Infrastructure: CloudFront and Environment Variables
CloudFront Behavior Fix: During testing, waiver requests at paths like /g/2026-05-23/waiver were incorrectly routing to S3 instead of Lambda. The S3 fallback would return HTML, which the SPA tried to parse as JSON, causing a "Could not load event" error. The fix involved adding a new CloudFront behavior:
Path Pattern: /g/*/waiver
Origin: Lambda Function URL (not S3)
Allowed Methods: GET, POST
TTL: 0 (no caching for this dynamic route)
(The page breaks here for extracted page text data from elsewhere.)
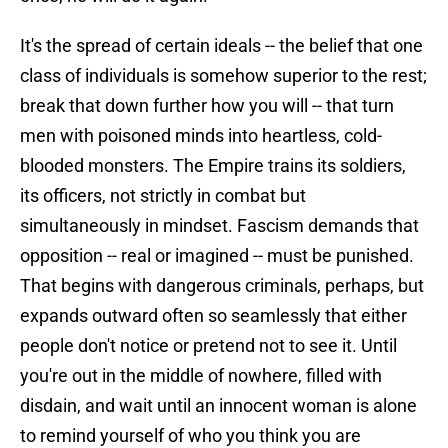
It's the spread of certain ideals -- the belief that one
class of individuals is somehow superior to the rest;
break that down further how you will -- that turn
men with poisoned minds into heartless, cold-
blooded monsters. The Empire trains its soldiers,
its officers, not strictly in combat but
simultaneously in mindset. Fascism demands that
opposition -- real or imagined -- must be punished.
That begins with dangerous criminals, perhaps, but
expands outward often so seamlessly that either
people don't notice or pretend not to see it. Until
you're out in the middle of nowhere, filled with
disdain, and wait until an innocent woman is alone
to remind yourself of who you think you are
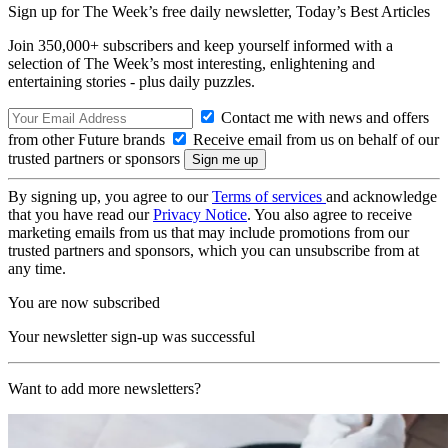
Sign up for The Week’s free daily newsletter,
Today’s Best Articles
Join 350,000+ subscribers and keep yourself informed with a
selection of The Week’s most interesting, enlightening and
entertaining stories - plus daily puzzles.
Contact me with news and offers
from other Future brands
Receive email from us on behalf of our
trusted partners or sponsors
By signing up, you agree to our
Terms of services
and acknowledge
that you have read our
Privacy Notice
. You also agree to receive
marketing emails from us that may include promotions from our
trusted partners and sponsors, which you can unsubscribe from at
any time.
You are now subscribed
Your newsletter sign-up was successful
Want to add more newsletters?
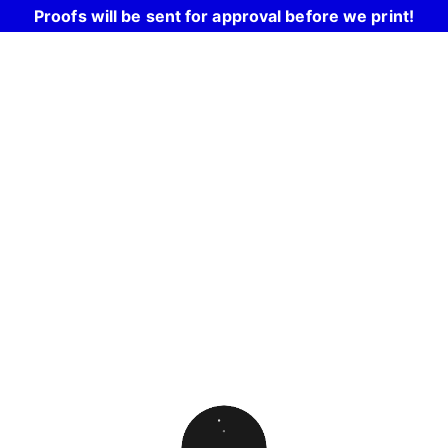
Proofs will be sent for approval before we print!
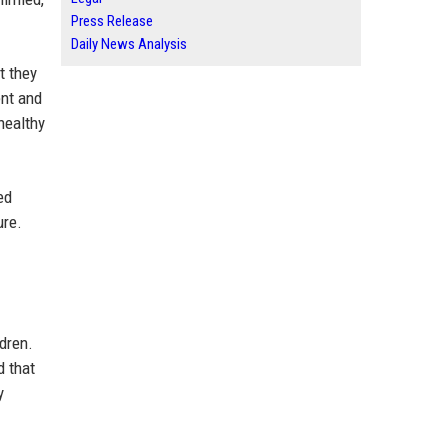
Press Release
Daily News Analysis
t they
ent and
healthy
ed
ure.
ldren.
d that
y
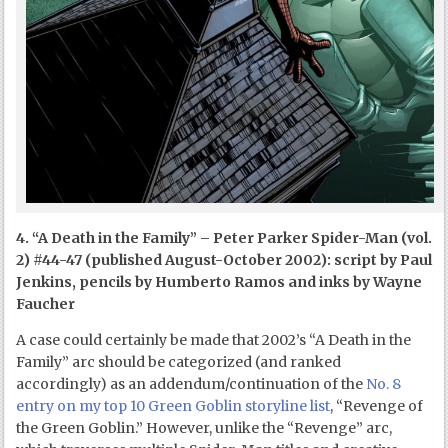
4. “A Death in the Family” – Peter Parker Spider-Man (vol.
2) #44-47 (published August-October 2002): script by Paul
Jenkins, pencils by Humberto Ramos and inks by Wayne
Faucher
A case could certainly be made that 2002’s “A Death in the
Family” arc should be categorized (and ranked
accordingly) as an addendum/continuation of the
No. 8
entry on my top 10 Green Goblin storyline list
, “Revenge of
the Green Goblin.” However, unlike the “Revenge” arc,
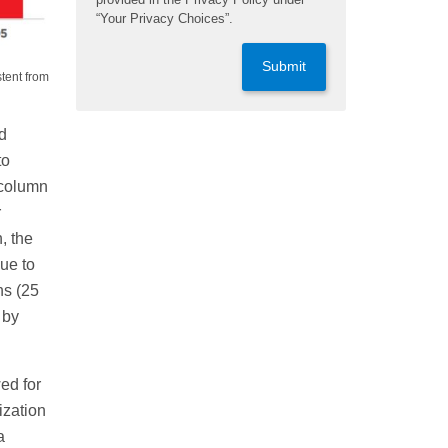
“Your Privacy Choices”.
Submit
stent from
d
to
 column
r
, the
ue to
ns (25
 by
ed for
ization
a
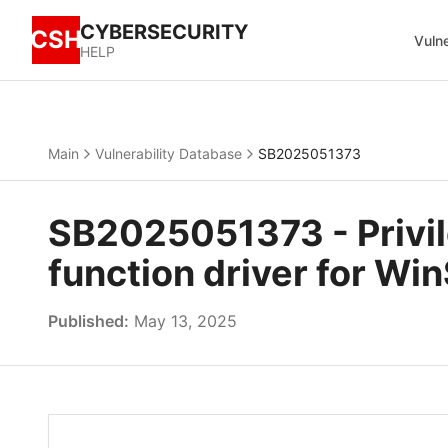
CYBERSECURITY
CSH
Vulne
HELP
Main
Vulnerability Database
SB2025051373
SB2025051373 - Privil
function driver for Wi
Published:
May 13, 2025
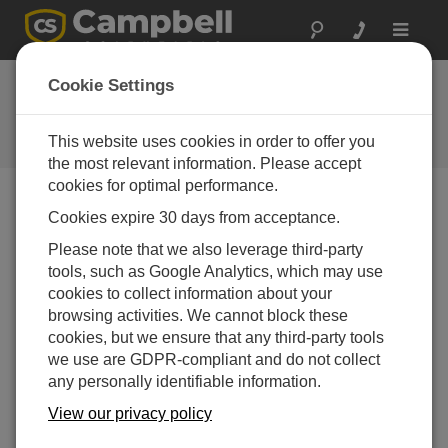
Toggle
navigat
New Radar Water-
Cookie Settings
Level Sensors
This website uses cookies in order to offer you
Campbell Update 3rd Quarter 2009
the most relevant information. Please accept
cookies for optimal performance.
Cookies expire 30 days from acceptance.
Campbell Update 3rd Quarter 2009
Please note that we also leverage third-party
tools, such as Google Analytics, which may use
Our new CS475, CS476, and CS477 water-level
cookies to collect information about your
sensors are ideal for areas where submersed sensors
browsing activities. We cannot block these
can be damaged by corrosion, contamination, or flood-
cookies, but we ensure that any third-party tools
related debris. Manufactured by Ohmart/VEGA, the
we use are GDPR-compliant and do not collect
sensors feature:
any personally identifiable information.
Low maintenance—no moving parts means
View our privacy policy
significantly reduced maintenance cost and time.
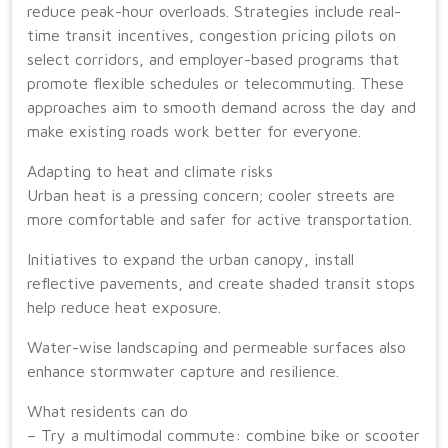
reduce peak-hour overloads. Strategies include real-
time transit incentives, congestion pricing pilots on
select corridors, and employer-based programs that
promote flexible schedules or telecommuting. These
approaches aim to smooth demand across the day and
make existing roads work better for everyone.
Adapting to heat and climate risks
Urban heat is a pressing concern; cooler streets are
more comfortable and safer for active transportation.
Initiatives to expand the urban canopy, install
reflective pavements, and create shaded transit stops
help reduce heat exposure.
Water-wise landscaping and permeable surfaces also
enhance stormwater capture and resilience.
What residents can do
– Try a multimodal commute: combine bike or scooter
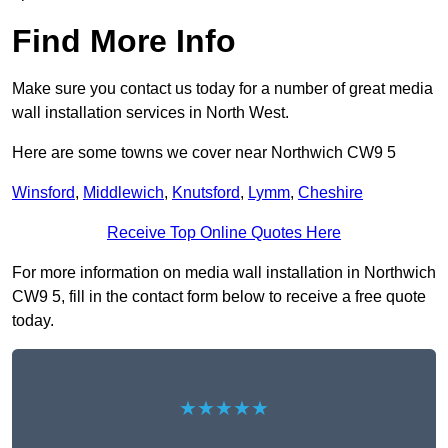
Find More Info
Make sure you contact us today for a number of great media
wall installation services in North West.
Here are some towns we cover near Northwich CW9 5
Winsford
,
Middlewich
,
Knutsford
,
Lymm
,
Cheshire
Receive Top Online Quotes Here
For more information on media wall installation in Northwich
CW9 5, fill in the contact form below to receive a free quote
today.
★★★★★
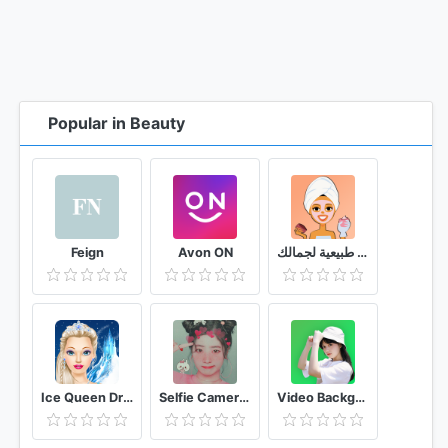
Popular in Beauty
Feign
Avon ON
وصفات طبيعية لجمالك
Ice Queen Dress Up & Makeup
Selfie Camera Filters
Video Background Changer 🟢 (Green Screen Effect)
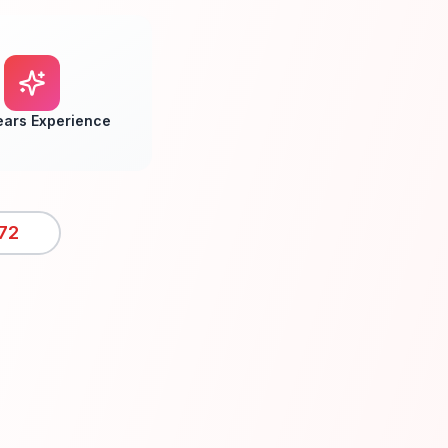
ears Experience
72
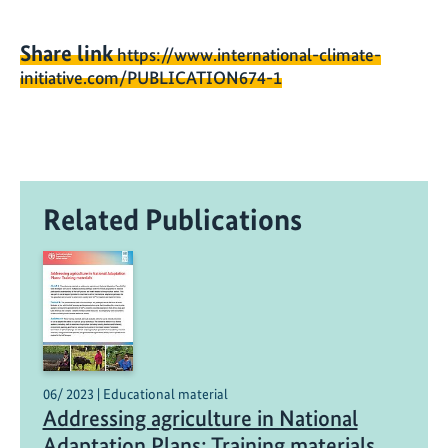
Share link
https://www.international-climate-
initiative.com/PUBLICATION674-1
Related Publications
06/ 2023 | Educational material
Addressing agriculture in National
Adaptation Plans: Training materials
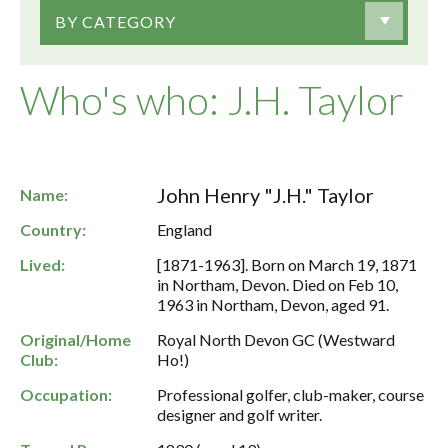
BY CATEGORY
Who's who: J.H. Taylor
John Henry "J.H." Taylor
Name:
Country:
England
Lived:
[1871-1963]. Born on March 19, 1871
in Northam, Devon. Died on Feb 10,
1963 in Northam, Devon, aged 91.
Original/Home
Royal North Devon GC (Westward
Club:
Ho!)
Occupation:
Professional golfer, club-maker, course
designer and golf writer.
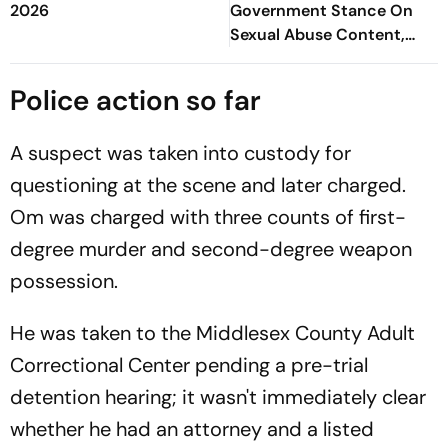
2026
Government Stance On
Sexual Abuse Content,
Deepfakes
Police action so far
A suspect was taken into custody for
questioning at the scene and later charged.
Om was charged with three counts of first-
degree murder and second-degree weapon
possession.
He was taken to the Middlesex County Adult
Correctional Center pending a pre-trial
detention hearing; it wasn't immediately clear
whether he had an attorney and a listed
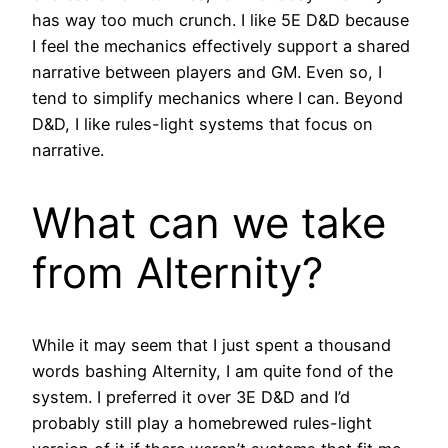
has way too much crunch. I like 5E D&D because
I feel the mechanics effectively support a shared
narrative between players and GM. Even so, I
tend to simplify mechanics where I can. Beyond
D&D, I like rules-light systems that focus on
narrative.
What can we take
from Alternity?
While it may seem that I just spent a thousand
words bashing Alternity, I am quite fond of the
system. I preferred it over 3E D&D and I’d
probably still play a homebrewed rules-light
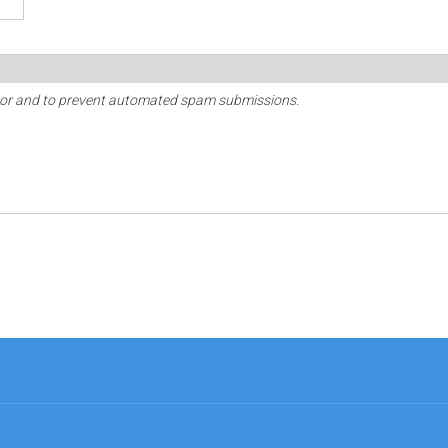
sitor and to prevent automated spam submissions.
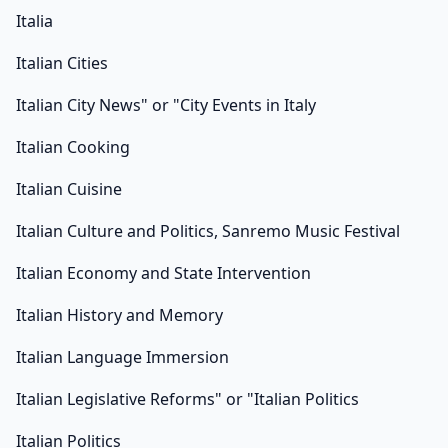
Italia
Italian Cities
Italian City News" or "City Events in Italy
Italian Cooking
Italian Cuisine
Italian Culture and Politics, Sanremo Music Festival
Italian Economy and State Intervention
Italian History and Memory
Italian Language Immersion
Italian Legislative Reforms" or "Italian Politics
Italian Politics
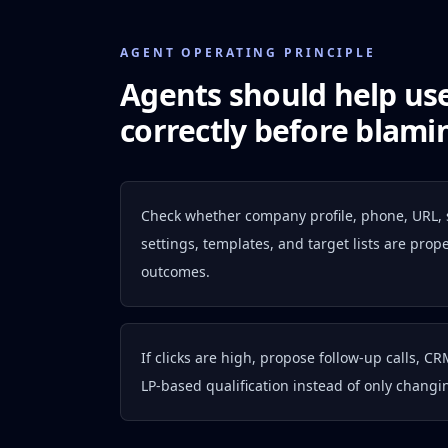
AGENT OPERATING PRINCIPLE
Agents should help us
correctly before blamin
Check whether company profile, phone, URL,
settings, templates, and target lists are pro
outcomes.
If clicks are high, propose follow-up calls, CR
LP-based qualification instead of only changi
Why This Matters: CloudFront evaluates behaviors in order of specificity. The catch-all S3 behavior was matching before the Lambda behavior could claim these requests. By adding a more specific /g/*/waiver pattern with Lambda as the origin, we ensure waiver requests reach the correct handler.
Environment Variables: The payment feature requires Gmail credentials for sending confirmation emails. These were added to the Lambda environment via the AWS Lambda console (or CLI). The deployment process merged existing vars (ADMIN_PASS_HASH, API_BASE_URL, etc.) with new Gmail-related vars and pushed the combined set to Lambda via:
aws lambda update-function-configuration \
--function-name shipcaptaincrew-handler \
--environment Variables={...merged-vars-json...}
The environment update was allowed to settle (typically 5–10 seconds) before deploying new code, ensuring no race condition between variable availability and code execution.
Deployment Process
Staging-First Approach: Both the Lambda code and HTML were deployed to staging URLs before production. The Lambda deployment involved:
- Zipping the updated
lambda_function.pyand dependencies - Uploading to the shipcaptaincrew S3 bucket
- Publishing a new Lambda version via
update-function-code - Waiting for code deployment to complete
The HTML dispatch file was deployed to an S3 staging slot and served via a CloudFront staging distribution. CloudFront cache was invalidated using:
aws cloudfront create-invalidation \
--distribution-id STAGING_DIST_ID \
--paths "/_staging/*"
This ensured the browser received the fresh HTML immediately, not a cached version.
Diagnosed Issues (Not Yet Fixed)
While implementing the payment feature, a naming convention violation was discovered: event slug 2026-05-23 does not follow the documented format of YYYY-MM-DD-firstname[-period]. This slug lacks a captain's name, making it ambiguous in list contexts. A follow-up task was added to audit and correct existing slugs.